Solar Power

 
Photo credit: Alan Radecki
 
There are many kinds of solar power. Some of them are not designed for windy regions, such as northern Arizona. Other kinds of solar power can use a lot of water, which is a concern in desert areas. We will explore this and other issues here.
 
This is a link to an article in the Washington Post that gives a good overview of the water usage issues of concentrating solar power:  http://www.washingtonpost.com/wp-dyn/content/article/2009/06/05/AR2009060501988.html
 
Below are very relevant concerns about solar development that are contained in the Federal Goverment website to be found at the www.solareis.anl.gov link.

Solar Energy Development Environmental Considerations

Utility-scale solar energy environmental considerations include land disturbance/land use impacts, visual impacts, impacts associated with hazardous materials, and potential impacts on water and other resources, depending on the solar technology employed.

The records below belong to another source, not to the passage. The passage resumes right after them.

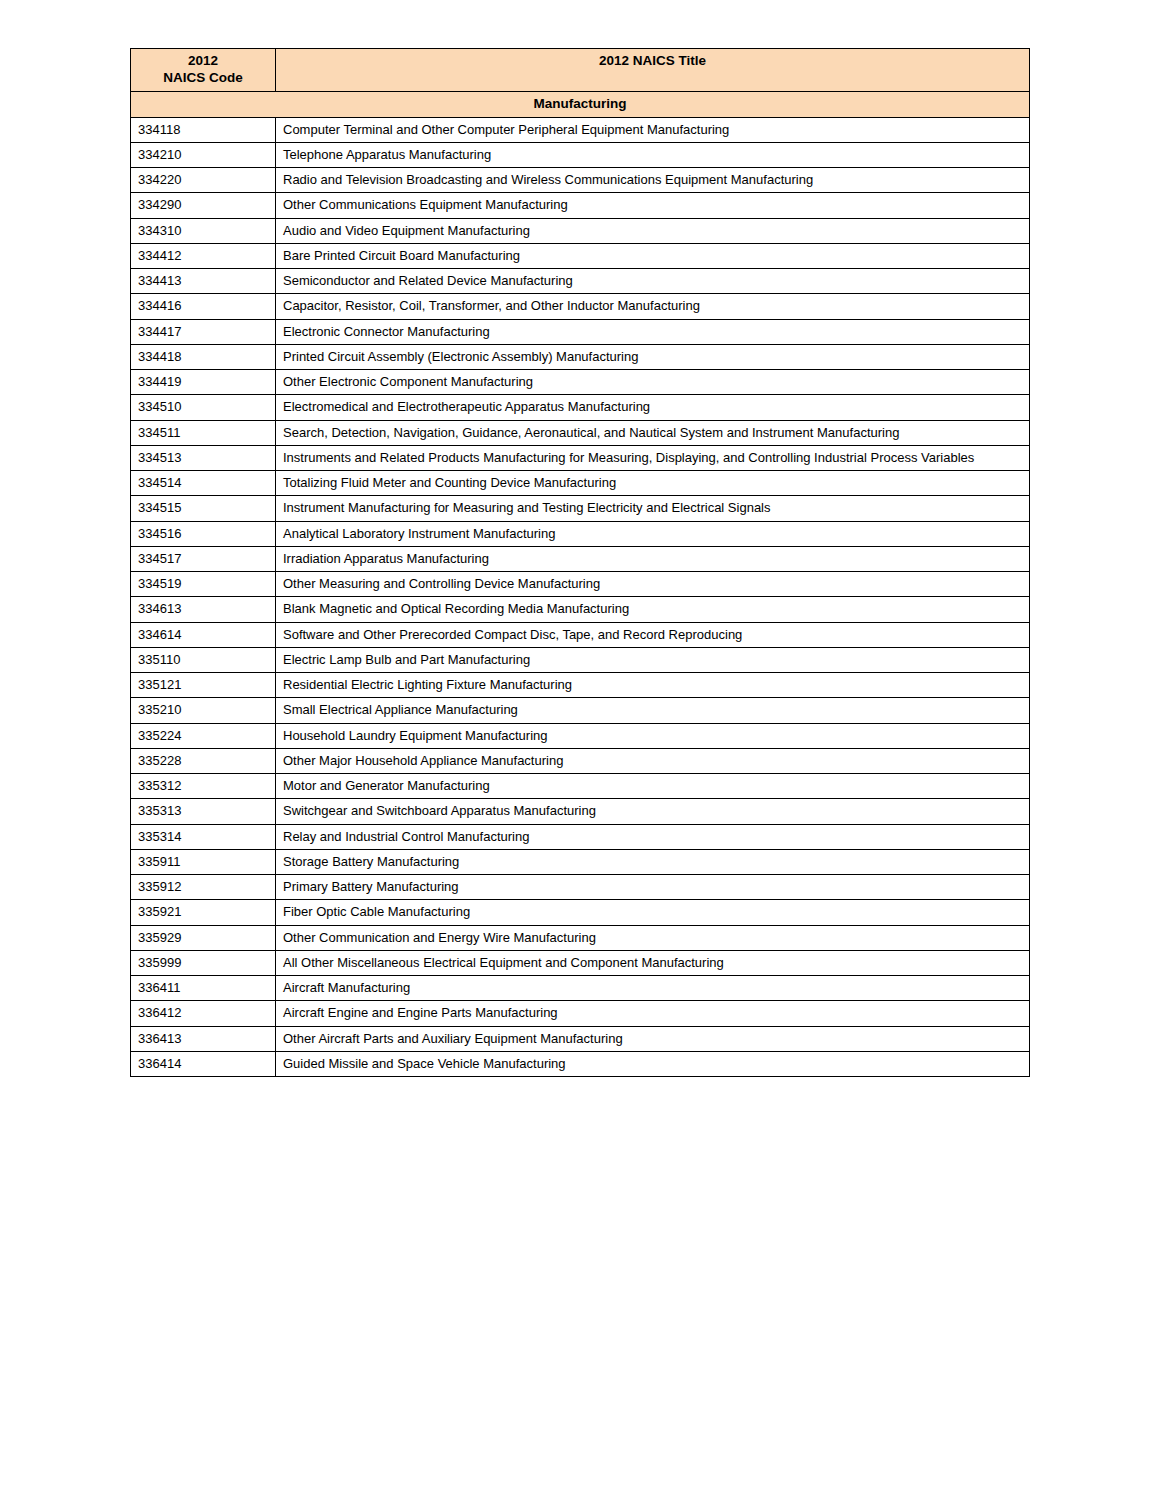| 2012 NAICS Code | 2012 NAICS Title |
| --- | --- |
| Manufacturing |
| 334118 | Computer Terminal and Other Computer Peripheral Equipment Manufacturing |
| 334210 | Telephone Apparatus Manufacturing |
| 334220 | Radio and Television Broadcasting and Wireless Communications Equipment Manufacturing |
| 334290 | Other Communications Equipment Manufacturing |
| 334310 | Audio and Video Equipment Manufacturing |
| 334412 | Bare Printed Circuit Board Manufacturing |
| 334413 | Semiconductor and Related Device Manufacturing |
| 334416 | Capacitor, Resistor, Coil, Transformer, and Other Inductor Manufacturing |
| 334417 | Electronic Connector Manufacturing |
| 334418 | Printed Circuit Assembly (Electronic Assembly) Manufacturing |
| 334419 | Other Electronic Component Manufacturing |
| 334510 | Electromedical and Electrotherapeutic Apparatus Manufacturing |
| 334511 | Search, Detection, Navigation, Guidance, Aeronautical, and Nautical System and Instrument Manufacturing |
| 334513 | Instruments and Related Products Manufacturing for Measuring, Displaying, and Controlling Industrial Process Variables |
| 334514 | Totalizing Fluid Meter and Counting Device Manufacturing |
| 334515 | Instrument Manufacturing for Measuring and Testing Electricity and Electrical Signals |
| 334516 | Analytical Laboratory Instrument Manufacturing |
| 334517 | Irradiation Apparatus Manufacturing |
| 334519 | Other Measuring and Controlling Device Manufacturing |
| 334613 | Blank Magnetic and Optical Recording Media Manufacturing |
| 334614 | Software and Other Prerecorded Compact Disc, Tape, and Record Reproducing |
| 335110 | Electric Lamp Bulb and Part Manufacturing |
| 335121 | Residential Electric Lighting Fixture Manufacturing |
| 335210 | Small Electrical Appliance Manufacturing |
| 335224 | Household Laundry Equipment Manufacturing |
| 335228 | Other Major Household Appliance Manufacturing |
| 335312 | Motor and Generator Manufacturing |
| 335313 | Switchgear and Switchboard Apparatus Manufacturing |
| 335314 | Relay and Industrial Control Manufacturing |
| 335911 | Storage Battery Manufacturing |
| 335912 | Primary Battery Manufacturing |
| 335921 | Fiber Optic Cable Manufacturing |
| 335929 | Other Communication and Energy Wire Manufacturing |
| 335999 | All Other Miscellaneous Electrical Equipment and Component Manufacturing |
| 336411 | Aircraft Manufacturing |
| 336412 | Aircraft Engine and Engine Parts Manufacturing |
| 336413 | Other Aircraft Parts and Auxiliary Equipment Manufacturing |
| 336414 | Guided Missile and Space Vehicle Manufacturing |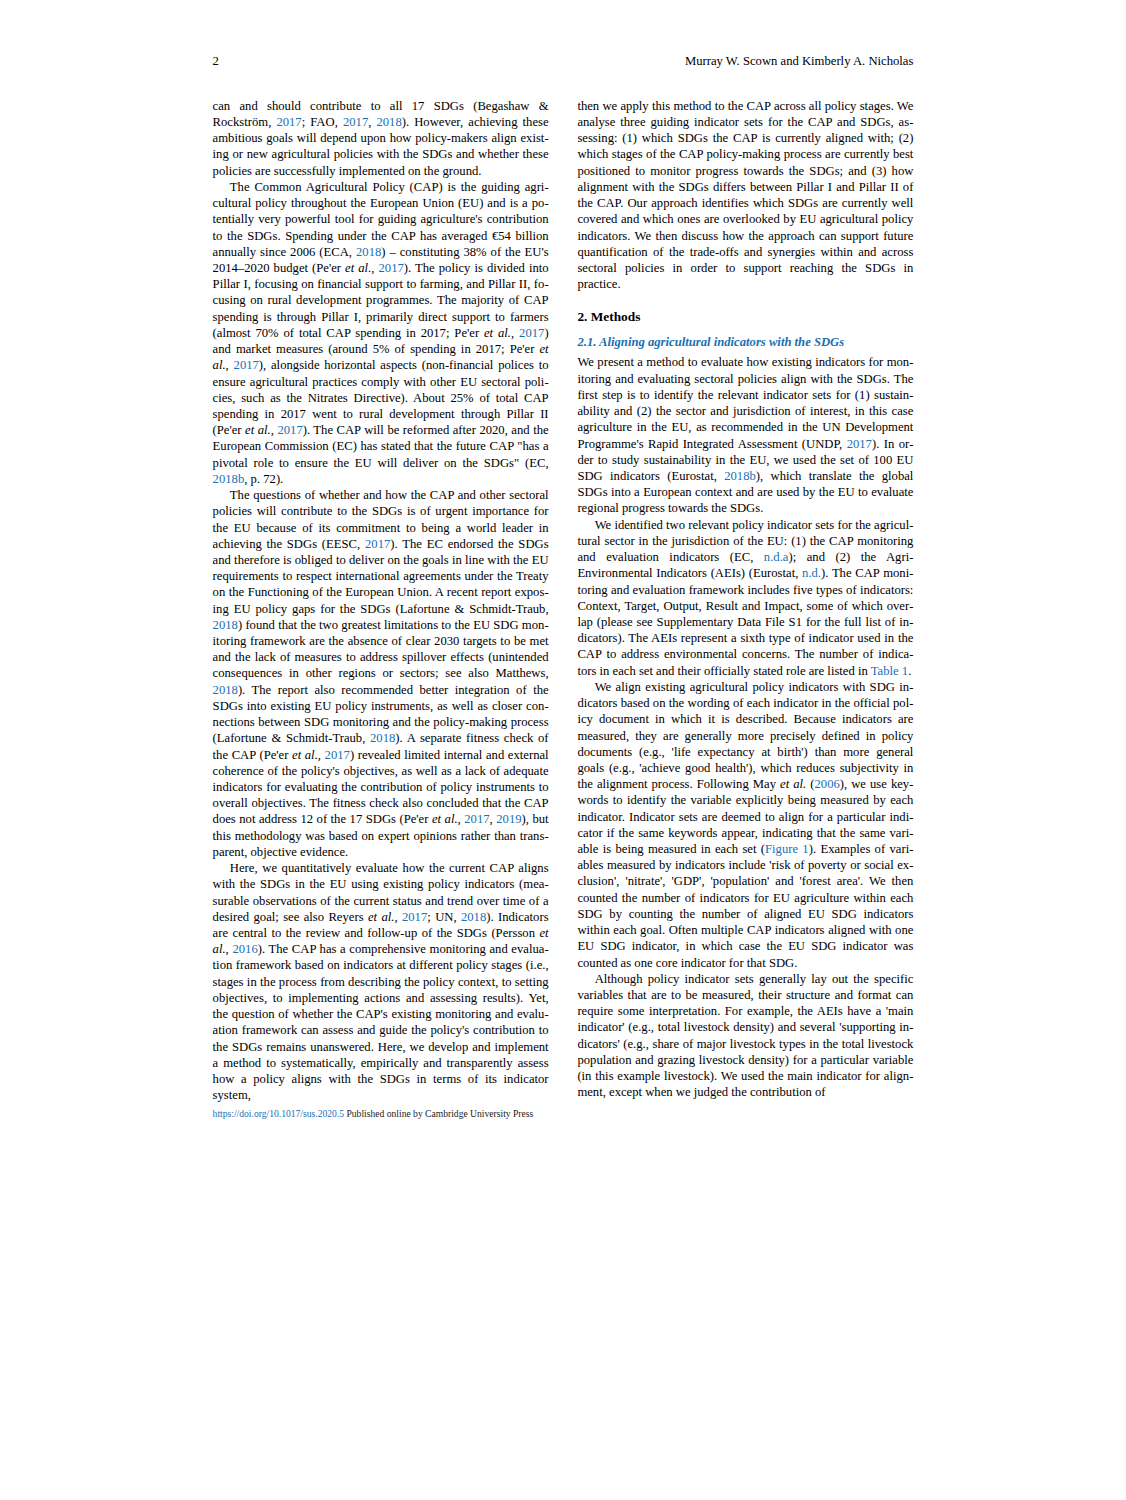2
Murray W. Scown and Kimberly A. Nicholas
can and should contribute to all 17 SDGs (Begashaw & Rockström, 2017; FAO, 2017, 2018). However, achieving these ambitious goals will depend upon how policy-makers align existing or new agricultural policies with the SDGs and whether these policies are successfully implemented on the ground.
The Common Agricultural Policy (CAP) is the guiding agricultural policy throughout the European Union (EU) and is a potentially very powerful tool for guiding agriculture's contribution to the SDGs. Spending under the CAP has averaged €54 billion annually since 2006 (ECA, 2018) – constituting 38% of the EU's 2014–2020 budget (Pe'er et al., 2017). The policy is divided into Pillar I, focusing on financial support to farming, and Pillar II, focusing on rural development programmes. The majority of CAP spending is through Pillar I, primarily direct support to farmers (almost 70% of total CAP spending in 2017; Pe'er et al., 2017) and market measures (around 5% of spending in 2017; Pe'er et al., 2017), alongside horizontal aspects (non-financial polices to ensure agricultural practices comply with other EU sectoral policies, such as the Nitrates Directive). About 25% of total CAP spending in 2017 went to rural development through Pillar II (Pe'er et al., 2017). The CAP will be reformed after 2020, and the European Commission (EC) has stated that the future CAP "has a pivotal role to ensure the EU will deliver on the SDGs" (EC, 2018b, p. 72).
The questions of whether and how the CAP and other sectoral policies will contribute to the SDGs is of urgent importance for the EU because of its commitment to being a world leader in achieving the SDGs (EESC, 2017). The EC endorsed the SDGs and therefore is obliged to deliver on the goals in line with the EU requirements to respect international agreements under the Treaty on the Functioning of the European Union. A recent report exposing EU policy gaps for the SDGs (Lafortune & Schmidt-Traub, 2018) found that the two greatest limitations to the EU SDG monitoring framework are the absence of clear 2030 targets to be met and the lack of measures to address spillover effects (unintended consequences in other regions or sectors; see also Matthews, 2018). The report also recommended better integration of the SDGs into existing EU policy instruments, as well as closer connections between SDG monitoring and the policy-making process (Lafortune & Schmidt-Traub, 2018). A separate fitness check of the CAP (Pe'er et al., 2017) revealed limited internal and external coherence of the policy's objectives, as well as a lack of adequate indicators for evaluating the contribution of policy instruments to overall objectives. The fitness check also concluded that the CAP does not address 12 of the 17 SDGs (Pe'er et al., 2017, 2019), but this methodology was based on expert opinions rather than transparent, objective evidence.
Here, we quantitatively evaluate how the current CAP aligns with the SDGs in the EU using existing policy indicators (measurable observations of the current status and trend over time of a desired goal; see also Reyers et al., 2017; UN, 2018). Indicators are central to the review and follow-up of the SDGs (Persson et al., 2016). The CAP has a comprehensive monitoring and evaluation framework based on indicators at different policy stages (i.e., stages in the process from describing the policy context, to setting objectives, to implementing actions and assessing results). Yet, the question of whether the CAP's existing monitoring and evaluation framework can assess and guide the policy's contribution to the SDGs remains unanswered. Here, we develop and implement a method to systematically, empirically and transparently assess how a policy aligns with the SDGs in terms of its indicator system,
then we apply this method to the CAP across all policy stages. We analyse three guiding indicator sets for the CAP and SDGs, assessing: (1) which SDGs the CAP is currently aligned with; (2) which stages of the CAP policy-making process are currently best positioned to monitor progress towards the SDGs; and (3) how alignment with the SDGs differs between Pillar I and Pillar II of the CAP. Our approach identifies which SDGs are currently well covered and which ones are overlooked by EU agricultural policy indicators. We then discuss how the approach can support future quantification of the trade-offs and synergies within and across sectoral policies in order to support reaching the SDGs in practice.
2. Methods
2.1. Aligning agricultural indicators with the SDGs
We present a method to evaluate how existing indicators for monitoring and evaluating sectoral policies align with the SDGs. The first step is to identify the relevant indicator sets for (1) sustainability and (2) the sector and jurisdiction of interest, in this case agriculture in the EU, as recommended in the UN Development Programme's Rapid Integrated Assessment (UNDP, 2017). In order to study sustainability in the EU, we used the set of 100 EU SDG indicators (Eurostat, 2018b), which translate the global SDGs into a European context and are used by the EU to evaluate regional progress towards the SDGs.
We identified two relevant policy indicator sets for the agricultural sector in the jurisdiction of the EU: (1) the CAP monitoring and evaluation indicators (EC, n.d.a); and (2) the Agri-Environmental Indicators (AEIs) (Eurostat, n.d.). The CAP monitoring and evaluation framework includes five types of indicators: Context, Target, Output, Result and Impact, some of which overlap (please see Supplementary Data File S1 for the full list of indicators). The AEIs represent a sixth type of indicator used in the CAP to address environmental concerns. The number of indicators in each set and their officially stated role are listed in Table 1.
We align existing agricultural policy indicators with SDG indicators based on the wording of each indicator in the official policy document in which it is described. Because indicators are measured, they are generally more precisely defined in policy documents (e.g., 'life expectancy at birth') than more general goals (e.g., 'achieve good health'), which reduces subjectivity in the alignment process. Following May et al. (2006), we use keywords to identify the variable explicitly being measured by each indicator. Indicator sets are deemed to align for a particular indicator if the same keywords appear, indicating that the same variable is being measured in each set (Figure 1). Examples of variables measured by indicators include 'risk of poverty or social exclusion', 'nitrate', 'GDP', 'population' and 'forest area'. We then counted the number of indicators for EU agriculture within each SDG by counting the number of aligned EU SDG indicators within each goal. Often multiple CAP indicators aligned with one EU SDG indicator, in which case the EU SDG indicator was counted as one core indicator for that SDG.
Although policy indicator sets generally lay out the specific variables that are to be measured, their structure and format can require some interpretation. For example, the AEIs have a 'main indicator' (e.g., total livestock density) and several 'supporting indicators' (e.g., share of major livestock types in the total livestock population and grazing livestock density) for a particular variable (in this example livestock). We used the main indicator for alignment, except when we judged the contribution of
https://doi.org/10.1017/sus.2020.5 Published online by Cambridge University Press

Solar power plants reduce the environmental impacts of combustion used in fossil fuel power generation such as green house gas and other air pollution emissions. However, concerns have been raised over land disturbance, visual impacts, and the use of potentially hazardous materials in some systems. These and other concerns associated with solar energy development are discussed below, and will be addressed in the Solar Energy Development Programmatic EIS.

Land Disturbance/Land Use Impacts

All utility-scale solar energy facilities require relatively large areas for solar radiation collection when used to generate electricity at a commercial scale, and the large arrays of solar collectors may interfere with natural sunlight, rainfall, and drainage, which could have a variety of effects on plants and animals. Solar arrays may also create avian perching opportunities that could affect both bird and prey populations. Land disturbance could also affect archeological resources. Solar facilities may interfere with existing land uses, such as grazing. Proper siting decisions can help to avoid land disturbance and land use impacts.

Visual Impacts

Because they are generally large facilities with numerous highly geometric and sometimes highly reflective surfaces, solar energy facilities may create visual impacts; however, being visible is not necessarily the same as being intrusive. Aesthetic issues are by their nature highly subjective. Proper siting decisions can help to avoid aesthetic impacts to the landscape.

Hazardous Materials

Photovoltaic panels may contain hazardous materials, and although they are sealed under normal operating conditions, there is the potential for environmental contamination if they were damaged or improperly disposed upon decommissioning. Concentrating solar power systems may employ liquids such as oils or molten salts that may be hazardous, and present spill risks. In addition, various fluids are commonly used in most industrial facilities, such as hydraulic fluids, coolants, and lubricants. These fluids may in some cases be hazardous, and present a spill-related risk. Proper planning and good maintenance practices can be used to minimize impacts from hazardous materials.

Impacts to Water Resources

Parabolic trough and central tower systems typically use conventional steam plants to generate electricity, which commonly consume water for cooling. In arid settings, the increased water demand could strain available water resources. If the cooling water was contaminated through an accident, pollution of water resources could occur, although the risk would be minimized by good operating practices.

Other Concerns

Concentrating Solar Power (CSP) systems could potentially cause interference with aircraft operations if reflected light beams become misdirected into aircraft pathways. Operation of solar energy facilities, and especially concentrating solar power facilities involves high temperatures that may pose an environmental or safety risk. Like all electrical generating facilities, solar facilities produce electric and magnetic fields. Construction and decommissioning of utility-scale solar energy facilities would involve a variety of possible impacts normally encountered in construction/decommissioning of large-scale industrial facilities. If new electric transmission lines or related facilities were needed to service a new solar energy development, construction, operation, and decommissioning of the transmission facilities could also cause a variety of environmental impacts.